A magical thing happened on the anniversary of the white nationalist rally that took place in Charlottesville, Virginia.
Thousands of counterprotestors showed up to white nationalist rallies in Washington, D.C. and Charlottesville, demonstrating against the violence that occurred in Charlottesville last year. During that rally, a car careened into counterprotestors, killing Heather Heyer, a 32-year-old woman.
In the U.S. capital, the counterprotestors dwarfed the white nationalists, who only managed to scrounge up 20 participants for a rally they expected around 400 people to show up to.
The Charlottesville anniversary can help us to resolve a prominent debate in anti-racist circles: when it comes to tackling racism and bigotry, should we ignore it or fight it? The logic of the “ignore it” side is as follows: by making a big deal out of racist positions, we’re giving them legitimacy simply by acknowledging them as dangerous. As a result, we shouldn’t give those positions a platform at all, and the best way to do this is to give them the silent treatment.
The “fight it” side argues that there’s an inherent violence in racist positions that poses a threat regardless of whether they’re given a platform or not.
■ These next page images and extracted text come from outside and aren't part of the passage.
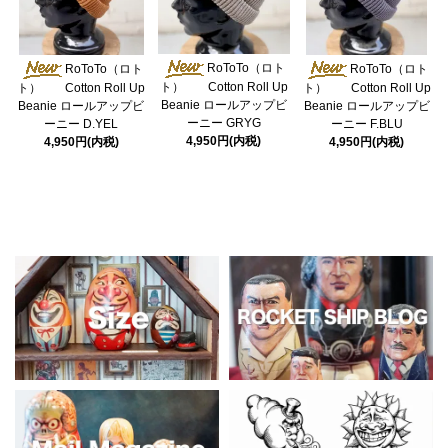
RoToTo（ロト
RoToTo（ロト
RoToTo（ロト
ト） Cotton Roll Up
ト） Cotton Roll Up
ト） Cotton Roll Up
Beanie ロールアップビ
Beanie ロールアップビ
Beanie ロールアップビ
ーニー GRYG
ーニー D.YEL
ーニー F.BLU
4,950円(内税)
4,950円(内税)
4,950円(内税)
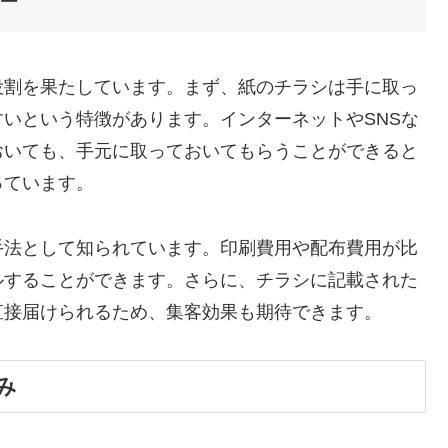
役割を果たしています。まず、紙のチラシは手に取っ
いという特徴があります。インターネットやSNSな
おいても、手元に取っておいてもらうことができると
っています。
手法として知られています。印刷費用や配布費用が比
ルすることができます。さらに、チラシに記載された
直接届けられるため、集客効果も期待できます。
み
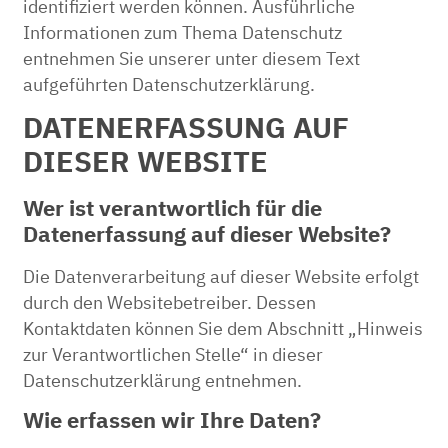
identifiziert werden können. Ausführliche
Informationen zum Thema Datenschutz
entnehmen Sie unserer unter diesem Text
aufgeführten Datenschutzerklärung.
DATENERFASSUNG AUF
DIESER WEBSITE
Wer ist verantwortlich für die
Datenerfassung auf dieser Website?
Die Datenverarbeitung auf dieser Website erfolgt
durch den Websitebetreiber. Dessen
Kontaktdaten können Sie dem Abschnitt „Hinweis
zur Verantwortlichen Stelle“ in dieser
Datenschutzerklärung entnehmen.
Wie erfassen wir Ihre Daten?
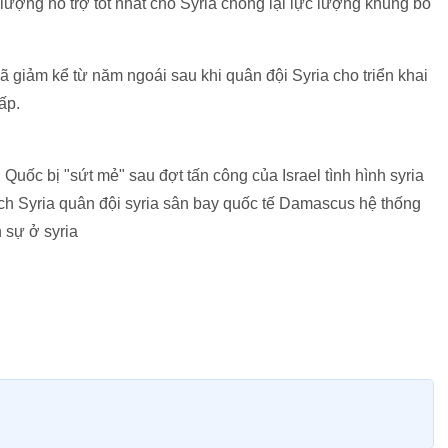
 lượng hỗ trợ tốt nhất cho Syria chống lại lực lượng khủng bố
đã giảm kể từ năm ngoái sau khi quân đội Syria cho triển khai
ấp.
Quốc bị "sứt mẻ" sau đợt tấn công của Israel tình hình syria
ích Syria quân đội syria sân bay quốc tế Damascus hệ thống
 sự ở syria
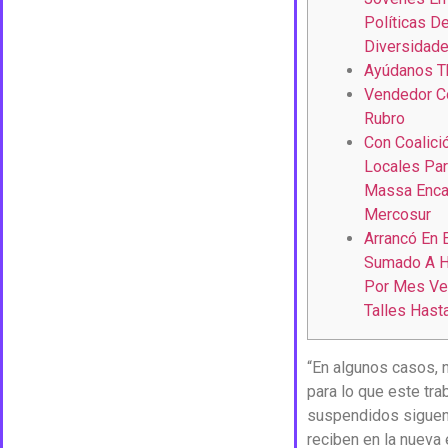
Políticas D
Diversidad
Ayúdanos T
Vendedor Co
Rubro
Con Coalic
Locales Para
Massa Enca
Mercosur
Arrancó En 
Sumado A H
Por Mes Ve
Talles Hast
“En algunos casos,
para lo que este tr
suspendidos siguen 
reciben en la nueva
The only option, then, is to call out those positions as dangerous, make it clear that they aren’t welcome, and affect change in order to purge racism from societal discourse.
If there’s anything the Charlottesville anniversary proves, it’s that fighting is the most effective way to go. Counterprotestors showed up in 2017 and again in 2018, repeating the same message: racism is not welcome, and will not be tolerated. The message has clearly been heard, as turnout to both 2018 white nationalist rallies were decimated.
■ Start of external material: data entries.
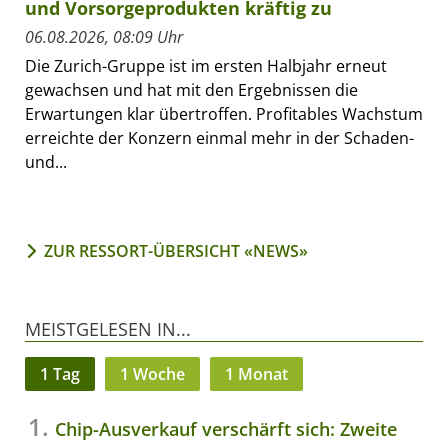
und Vorsorgeprodukten kräftig zu
06.08.2026, 08:09 Uhr
Die Zurich-Gruppe ist im ersten Halbjahr erneut
gewachsen und hat mit den Ergebnissen die
Erwartungen klar übertroffen. Profitables Wachstum
erreichte der Konzern einmal mehr in der Schaden-
und...
ZUR RESSORT-ÜBERSICHT «NEWS»
MEISTGELESEN IN...
1 Tag
1 Woche
1 Monat
Chip-Ausverkauf verschärft sich: Zweite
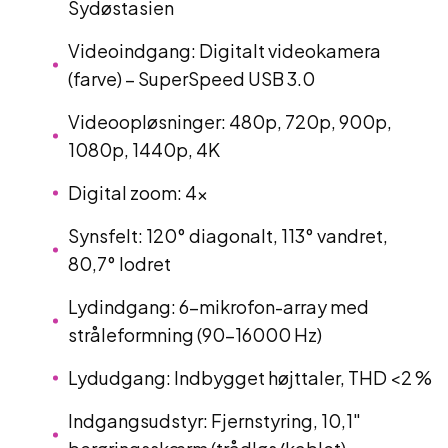
Sydøstasien
Videoindgang: Digitalt videokamera
(farve) – SuperSpeed USB 3.0
Videoopløsninger: 480p, 720p, 900p,
1080p, 1440p, 4K
Digital zoom: 4x
Synsfelt: 120° diagonalt, 113° vandret,
80,7° lodret
Lydindgang: 6-mikrofon-array med
stråleformning (90–16000 Hz)
Lydudgang: Indbygget højttaler, THD <2 %
Indgangsudstyr: Fjernstyring, 10,1"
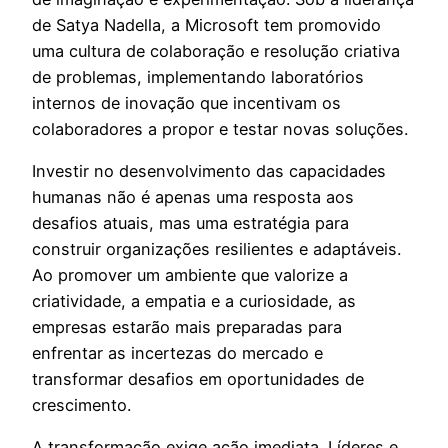
de Satya Nadella, a Microsoft tem promovido
uma cultura de colaboração e resolução criativa
de problemas, implementando laboratórios
internos de inovação que incentivam os
colaboradores a propor e testar novas soluções.
Investir no desenvolvimento das capacidades
humanas não é apenas uma resposta aos
desafios atuais, mas uma estratégia para
construir organizações resilientes e adaptáveis.
Ao promover um ambiente que valorize a
criatividade, a empatia e a curiosidade, as
empresas estarão mais preparadas para
enfrentar as incertezas do mercado e
transformar desafios em oportunidades de
crescimento.
A transformação exige ação imediata. Líderes e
There is a unique twist to this year’s counterprotests, however. While powerful on their own, the most interesting element of these counterprotests what the focus of the chants of the crowds. While some demonstrators did indeed chant anti-racist calls like “Nazis go home,” other protestors focused their chants on the passivity of law enforcement during the 2017 protests, a result that was also found by an independent review of law enforcement’s response to the protests.
Such recognition of these failures is incredibly important. They go beyond vague gesturing towards an abstract spectre of “white nationalism” and link it to material institutions that tangibly impact the lives of individuals, such as police racism through carding and police brutality. Racism isn’t just an attitude or an ideology; it’s embedded within many of our institutions and requires engaging with and changing said institutions in order to quell it.
Ignoring racism, as opposed to calling it out, leaves this important fact out. While the silent treatment may eliminate extreme racist positions from discourse, it can’t speak to the pervasiveness of covert racial bias in our society. As such, it’s only a band-aid solution; if we’re to truly tackle racism, that link must be made and brought to light.
Feigning ignorance may work for itches, but it doesn’t work for bigotry. I hope that what happened on the Charlottesville anniversary inspires people to continue the good fight against white nationalism. Active protest against bigotry not only works, but is essential for its elimination.